NVIDIA offers several self-driving solutions – DRIVE AutoPilot, NVIDIA DRIVE AGX, NVIDIA DRIVE and NVIDIA DRIVE Constellation. The DRIVE AutoPilot is the world’s first commercially available Level 2+ automated driving system. It lets manufacturers add a variety of driver assistance features, as well as intelligent cockpit and visualization, to passenger cars and commercial trucks.
NVIDIA DRIVE AGX is a scalable, open autonomous vehicle computing platform that serves as the “brain.” This is the only hardware of its kind, as it incorporates six different types of processors to run redundant and diverse algorithms for AI, sensor processing, mapping and driving. Simply put, it makes the autonomous vehicle safer.
NVIDIA DRIVE is the first to deliver DRIVE AutoPilot features like supervised self-driving on the highway. It also offers the ability to use augmented reality to show the driver a visualization of the environment as sensed by the vehicle and its planned route.

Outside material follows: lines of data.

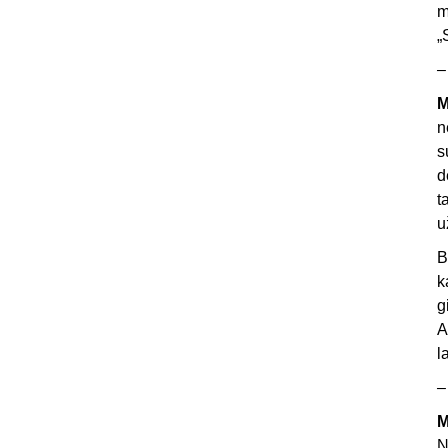
m
„
–
M
n
s
d
t
u
B
k
g
A
l
–
M
N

NVIDIA DRIVE Constellation is a data center solution that allows for safe, scalable solution for testing and validating a self-driving platform before it’s deployed. It is capable of generating billions of miles of diverse autonomous vehicle testing scenarios to validate the hardware and software.
In regard to the company’s fundamentals, NVIDIA achieved record results for its fourth quarter and fiscal year 2022, thanks to “exceptional demand” for its platforms. Fourth-quarter earnings jumped 69% year-over-year to $1.32 per share, while revenue rose 53% year-over-year to $7.64 billion. Analysts were expecting fourth-quarter earnings of $1.22 per share on $7.42 billion in revenue.
NVIDIA reported full-year earnings of $4.44 per share and revenue of $26.91 billion, which represented 78% annual earnings growth and 61% annual revenue growth. These results also beat analysts’ expectations for full-year earnings of $4.34 per share and revenue of $26.69 billion.
Company management noted that business momentum remains strong in its fiscal year 2023, so far, and in turn, provided strong guidance. For the first quarter, NVIDIA expects revenue of about $8.10 billion, or 43.1% year-over-year earnings growth. The forecast is nicely higher than estimates for $7.29 billion.